Driver shortages, high driver turnover and higher driver costs represent a huge and growing dilemma for the waste industry. Emerging technologies called “Big Data Analytics” and “Driver Performance Optimization” can simultaneously reduce shortages and increase profitability when used with onboard computers. 

By Tom Malone

How do you manage your business successfully as drivers become scarce? How do you attract—and keep—the best of the shrinking driver pool? And how do you maintain the productivity and efficiency of your operation, or even expand your business, when driver turnover is so high?

You do not have to wait for driverless trucks to solve the problem nor do you have to increase your total compensation costs. You can instead use “big data” tools to reduce your demand for drivers, keep the drivers you like and motivate qualified drivers to come to you.

“Big data” describes huge data sets that are generated so fast and change so often that it is nearly impossible to process them manually. “Big data analytics” refers to the computerized process that distills big data into useful insights that would normally go undetected. In large fleet operations, big data analytics process information about location, pickups, skips, extras, speed, pace, break times, and more so that it can be used to set targets and measure driver productivity.

There are three main steps to successfully addressing a driver shortage. While they seem obvious, they are very difficult to achieve without automation and big data analytics.

 

Step 1:  Become More Productive so that You Require Fewer Drivers 

Instead of struggling to find more drivers to solve your staffing problem, consider a new approach: Reduce the number of drivers you need in the first place. Do this by automating your fleet and using the data you gather to get more from the drivers you already have. Automated performance management is like having a virtual supervisor observing, coaching and improving every driver during every moment of their day.

For example, eliminating 45 minutes of unproductive driver time per route and encouraging profitable practices is easier than you may realize. In addition to simplifying operations, implementing onboard computers along with driver performance optimization reporting can reveal which drivers take too much break time, move too slowly or waste time in other ways. Reclaiming this time can lead to route consolidation, fewer trucks and lower driver costs.

- **Information provided**
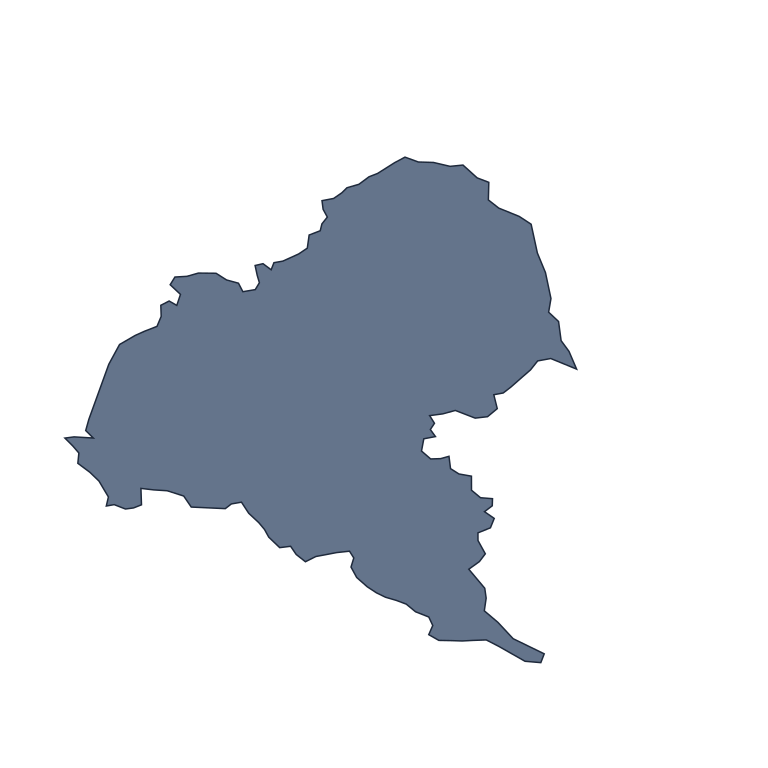 Santa Cecília do Sul, Rio Grande do Sul, Brazil (Equal Earth projection), rotated 296°
{"feature_id": "56859067B17370166314486", "entity_name": "Santa Cecília do Sul", "entity_type": "district", "adm_level": 2, "iso_a3": "BRA", "parent_name": "Brazil", "parent_adm1": "Rio Grande do Sul", "projection": "equal_earth", "projection_center": [-51.909, -28.193], "detail": "fine", "context": "isolated", "style": "filled", "palette": "slate", "viewbox_px": 768, "rotation_deg": 296, "n_neighbors": 0, "source": "geoboundaries", "source_scale": "gbopen_adm2", "svg_char_len": 2103}
<svg xmlns="http://www.w3.org/2000/svg" viewBox="0 0 768 768"><g transform="rotate(296 384 384)"><path d="M202.3,647.1L211.7,646.3L211.7,611.7L219.7,590.9L224.1,573.6L236.3,569.7L244.6,564.1L254.7,541.4L266.2,547.6L275.8,549.5L284.5,537.1L291.4,533.7L301.4,542.7L311.5,542.0L313.3,530.3L322.0,534.7L328.5,531.8L324.1,520.6L326.9,509.2L339.5,503.0L336.0,490.8L337.1,480.9L347.5,474.1L341.8,467.7L337.1,458.8L340.2,447.1L352.2,443.8L359.3,453.3L363.4,445.6L370.8,446.6L375.6,438.9L382.9,449.9L391.5,459.7L393.3,480.9L400.0,491.4L411.5,496.6L422.5,487.4L428.2,495.1L436.9,499.4L450.8,505.2L460.9,509.5L472.1,512.0L480.0,522.7L481.8,550.6L494.4,536.0L500.6,524.2L516.7,513.5L520.7,500.5L534.0,496.6L554.9,480.3L569.0,464.4L592.1,446.2L593.9,432.1L592.4,410.0L595.2,397.1L611.2,389.8L610.1,377.4L615.4,359.0L608.6,348.0L604.8,331.3L598.6,317.6L597.1,303.4L587.7,296.6L570.4,285.9L563.7,279.7L552.5,273.9L544.2,264.7L537.4,262.3L528.7,257.4L521.6,247.9L514.3,252.7L509.2,259.9L500.7,258.0L493.8,259.5L485.1,251.4L472.5,255.5L463.5,250.3L456.0,244.1L450.1,239.2L444.8,231.9L437.2,232.5L439.1,222.5L434.0,216.2L426.1,222.4L420.4,227.6L412.4,226.9L405.1,216.7L410.8,209.0L408.5,196.9L409.9,184.5L402.3,168.5L394.4,159.7L388.5,149.2L379.5,148.3L375.3,161.8L363.8,163.3L364.4,154.5L356.9,148.9L347.1,154.1L336.3,154.7L326.3,145.5L318.6,139.1L303.6,129.0L281.1,128.0L222.9,134.2L211.4,136.3L208.0,146.4L200.6,128.6L195.5,120.9L191.9,131.4L188.2,140.0L178.5,143.6L175.7,158.4L171.8,170.4L166.0,179.2L161.7,185.8L152.6,187.9L157.3,194.4L158.3,206.4L162.8,213.2L169.1,219.0L183.6,211.3L187.9,223.5L193.0,235.9L195.5,253.1L188.9,264.7L202.4,296.0L209.3,299.4L215.3,307.7L208.5,319.1L204.5,332.2L200.9,340.3L195.8,347.6L191.2,362.0L197.2,371.2L192.3,379.8L189.8,391.3L199.1,398.4L204.5,405.7L211.7,415.3L218.6,426.3L214.4,433.1L205.0,434.6L198.1,444.3L194.4,457.8L193.0,468.7L193.0,478.8L194.9,489.9L195.9,500.5L193.1,512.2L194.2,526.4L188.3,533.7L178.3,534.1L177.6,545.7L183.0,557.3L187.3,566.9L192.4,576.1L198.8,588.1L198.5,601.9L196.6,632.3L202.3,647.1Z" fill="#64748b" stroke="#1e293b" stroke-width="1.5"/></g></svg>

- **Tasks**
(A) Render this sentence from the article on waste-industry driver shortages in Spanish: "Reclaiming this time can lead to route consolidation, fewer trucks and lower driver costs."
(B) Please retype the stretch of the article on waste-industry driver shortages from "By Tom Malone" through "come to you.".

- **Worked solutions**
(A) Recuperar este tiempo puede conducir a la consolidación de rutas, a menos camiones y a menores costos de conductores.

(B)
By Tom Malone

How do you manage your business successfully as drivers become scarce? How do you attract—and keep—the best of the shrinking driver pool? And how do you maintain the productivity and efficiency of your operation, or even expand your business, when driver turnover is so high?

You do not have to wait for driverless trucks to solve the problem nor do you have to increase your total compensation costs. You can instead use “big data” tools to reduce your demand for drivers, keep the drivers you like and motivate qualified drivers to come to you.